▸ **Prompt**
How many lines of the entries below include the word "Manimama"? Answer with the number alone.

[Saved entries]
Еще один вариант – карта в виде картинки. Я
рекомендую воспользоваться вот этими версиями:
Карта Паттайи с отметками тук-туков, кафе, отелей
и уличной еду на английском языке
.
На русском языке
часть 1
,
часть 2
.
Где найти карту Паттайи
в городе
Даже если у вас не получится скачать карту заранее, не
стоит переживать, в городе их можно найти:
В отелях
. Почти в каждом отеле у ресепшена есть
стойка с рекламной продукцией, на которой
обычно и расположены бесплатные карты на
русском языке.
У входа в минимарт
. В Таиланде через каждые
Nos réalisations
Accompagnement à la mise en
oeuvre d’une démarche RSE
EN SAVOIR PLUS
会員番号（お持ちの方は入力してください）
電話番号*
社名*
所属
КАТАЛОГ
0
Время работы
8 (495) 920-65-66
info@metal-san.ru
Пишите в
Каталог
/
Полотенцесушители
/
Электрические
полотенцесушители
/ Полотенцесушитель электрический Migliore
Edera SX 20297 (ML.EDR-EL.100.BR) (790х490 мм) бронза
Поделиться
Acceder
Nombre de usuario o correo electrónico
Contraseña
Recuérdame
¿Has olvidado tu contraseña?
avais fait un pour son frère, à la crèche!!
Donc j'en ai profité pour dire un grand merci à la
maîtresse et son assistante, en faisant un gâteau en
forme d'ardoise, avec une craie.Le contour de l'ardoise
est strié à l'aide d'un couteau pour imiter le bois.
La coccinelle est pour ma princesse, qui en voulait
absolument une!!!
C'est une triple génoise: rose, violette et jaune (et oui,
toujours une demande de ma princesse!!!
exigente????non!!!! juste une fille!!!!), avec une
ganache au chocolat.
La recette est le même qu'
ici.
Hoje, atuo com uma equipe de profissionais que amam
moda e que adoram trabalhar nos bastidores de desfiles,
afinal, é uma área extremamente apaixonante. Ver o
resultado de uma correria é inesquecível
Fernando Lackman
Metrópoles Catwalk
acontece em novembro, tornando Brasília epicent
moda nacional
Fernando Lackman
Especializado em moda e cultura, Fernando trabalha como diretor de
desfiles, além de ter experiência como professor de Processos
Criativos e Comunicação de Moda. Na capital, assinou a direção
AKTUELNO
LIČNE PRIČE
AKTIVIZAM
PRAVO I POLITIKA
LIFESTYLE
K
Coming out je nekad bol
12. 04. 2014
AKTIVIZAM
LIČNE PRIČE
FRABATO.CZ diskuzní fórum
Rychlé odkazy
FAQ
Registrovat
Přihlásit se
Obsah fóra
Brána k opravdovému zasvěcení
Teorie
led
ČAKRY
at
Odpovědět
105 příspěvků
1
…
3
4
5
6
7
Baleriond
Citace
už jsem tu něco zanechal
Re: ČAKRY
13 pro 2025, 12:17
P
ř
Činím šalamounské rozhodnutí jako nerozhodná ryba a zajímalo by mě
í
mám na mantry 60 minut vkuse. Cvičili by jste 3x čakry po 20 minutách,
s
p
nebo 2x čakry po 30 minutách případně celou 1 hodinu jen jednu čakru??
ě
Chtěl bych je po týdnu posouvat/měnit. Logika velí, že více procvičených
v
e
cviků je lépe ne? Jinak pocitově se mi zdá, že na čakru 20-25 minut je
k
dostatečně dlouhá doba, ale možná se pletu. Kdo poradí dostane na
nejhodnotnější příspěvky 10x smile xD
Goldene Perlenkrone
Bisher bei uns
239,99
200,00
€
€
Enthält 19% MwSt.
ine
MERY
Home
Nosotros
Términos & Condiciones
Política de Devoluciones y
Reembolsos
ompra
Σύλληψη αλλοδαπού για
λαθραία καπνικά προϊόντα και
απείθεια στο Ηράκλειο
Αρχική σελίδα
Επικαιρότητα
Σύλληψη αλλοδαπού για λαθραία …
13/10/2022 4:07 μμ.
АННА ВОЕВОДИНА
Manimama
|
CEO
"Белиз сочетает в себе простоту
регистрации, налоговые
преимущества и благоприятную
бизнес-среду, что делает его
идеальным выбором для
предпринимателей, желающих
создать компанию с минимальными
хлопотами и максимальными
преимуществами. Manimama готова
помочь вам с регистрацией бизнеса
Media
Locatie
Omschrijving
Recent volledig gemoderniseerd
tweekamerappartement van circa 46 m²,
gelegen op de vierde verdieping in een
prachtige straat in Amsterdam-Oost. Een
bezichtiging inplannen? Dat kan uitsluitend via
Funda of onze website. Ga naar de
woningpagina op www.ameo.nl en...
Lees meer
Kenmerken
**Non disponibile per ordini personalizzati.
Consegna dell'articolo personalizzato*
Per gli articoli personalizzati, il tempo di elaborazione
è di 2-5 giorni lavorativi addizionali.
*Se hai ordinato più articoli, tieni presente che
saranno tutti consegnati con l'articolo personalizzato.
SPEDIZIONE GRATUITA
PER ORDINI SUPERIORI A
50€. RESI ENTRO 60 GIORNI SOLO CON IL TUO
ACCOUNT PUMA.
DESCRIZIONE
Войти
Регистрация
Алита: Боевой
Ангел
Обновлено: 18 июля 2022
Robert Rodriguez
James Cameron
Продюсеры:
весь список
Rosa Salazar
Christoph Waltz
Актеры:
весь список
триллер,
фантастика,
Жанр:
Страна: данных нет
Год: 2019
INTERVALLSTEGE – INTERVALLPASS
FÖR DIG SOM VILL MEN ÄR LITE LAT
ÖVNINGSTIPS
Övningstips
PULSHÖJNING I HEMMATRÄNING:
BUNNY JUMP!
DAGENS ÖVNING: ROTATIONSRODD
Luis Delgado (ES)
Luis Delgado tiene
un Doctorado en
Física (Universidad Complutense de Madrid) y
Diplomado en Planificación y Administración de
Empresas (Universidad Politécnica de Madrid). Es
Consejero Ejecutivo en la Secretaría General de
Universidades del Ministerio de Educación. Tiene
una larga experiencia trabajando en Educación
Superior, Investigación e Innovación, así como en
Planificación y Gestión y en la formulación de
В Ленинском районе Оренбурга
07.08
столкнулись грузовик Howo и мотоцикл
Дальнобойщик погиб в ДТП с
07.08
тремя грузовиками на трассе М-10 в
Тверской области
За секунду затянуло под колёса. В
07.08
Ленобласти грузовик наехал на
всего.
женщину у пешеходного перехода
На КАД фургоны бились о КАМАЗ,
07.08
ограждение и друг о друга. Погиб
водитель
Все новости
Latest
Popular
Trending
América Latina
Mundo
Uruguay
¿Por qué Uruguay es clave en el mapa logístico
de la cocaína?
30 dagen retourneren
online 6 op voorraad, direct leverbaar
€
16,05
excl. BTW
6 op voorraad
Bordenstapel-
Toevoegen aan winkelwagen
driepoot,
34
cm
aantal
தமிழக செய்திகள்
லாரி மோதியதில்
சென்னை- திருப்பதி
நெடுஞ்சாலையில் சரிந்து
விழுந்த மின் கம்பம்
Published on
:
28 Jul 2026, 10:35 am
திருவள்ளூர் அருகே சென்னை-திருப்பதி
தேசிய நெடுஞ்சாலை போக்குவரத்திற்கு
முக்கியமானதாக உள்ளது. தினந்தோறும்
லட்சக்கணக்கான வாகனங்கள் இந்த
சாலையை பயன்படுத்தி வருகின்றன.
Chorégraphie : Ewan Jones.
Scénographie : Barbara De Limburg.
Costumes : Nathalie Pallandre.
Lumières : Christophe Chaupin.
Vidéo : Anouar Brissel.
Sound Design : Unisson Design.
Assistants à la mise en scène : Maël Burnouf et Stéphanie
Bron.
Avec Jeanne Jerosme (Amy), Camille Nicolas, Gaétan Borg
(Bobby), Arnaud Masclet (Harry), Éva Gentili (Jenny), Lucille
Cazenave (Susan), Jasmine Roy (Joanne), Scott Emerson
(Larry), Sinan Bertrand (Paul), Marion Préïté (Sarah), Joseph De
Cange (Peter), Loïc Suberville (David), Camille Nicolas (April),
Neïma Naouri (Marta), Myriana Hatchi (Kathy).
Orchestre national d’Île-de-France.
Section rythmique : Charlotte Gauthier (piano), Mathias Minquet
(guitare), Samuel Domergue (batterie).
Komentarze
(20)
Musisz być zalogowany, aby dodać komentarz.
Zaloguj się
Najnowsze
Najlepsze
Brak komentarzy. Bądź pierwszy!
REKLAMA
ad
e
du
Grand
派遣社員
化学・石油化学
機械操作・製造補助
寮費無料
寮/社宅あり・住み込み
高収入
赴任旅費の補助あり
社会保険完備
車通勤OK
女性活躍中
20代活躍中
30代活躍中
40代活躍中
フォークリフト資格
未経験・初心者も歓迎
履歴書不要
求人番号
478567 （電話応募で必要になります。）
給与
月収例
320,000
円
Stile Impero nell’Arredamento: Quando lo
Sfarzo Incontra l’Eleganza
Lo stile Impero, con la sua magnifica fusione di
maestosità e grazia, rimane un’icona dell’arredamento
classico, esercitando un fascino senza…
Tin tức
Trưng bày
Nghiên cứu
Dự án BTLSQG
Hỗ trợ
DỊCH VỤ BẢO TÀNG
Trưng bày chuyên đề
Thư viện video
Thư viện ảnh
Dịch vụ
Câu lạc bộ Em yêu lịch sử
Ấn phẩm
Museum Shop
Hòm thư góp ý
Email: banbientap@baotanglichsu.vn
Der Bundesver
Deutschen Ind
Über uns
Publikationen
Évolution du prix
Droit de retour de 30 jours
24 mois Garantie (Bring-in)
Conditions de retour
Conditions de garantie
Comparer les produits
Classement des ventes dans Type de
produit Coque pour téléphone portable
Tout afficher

▸ **Answer area**
2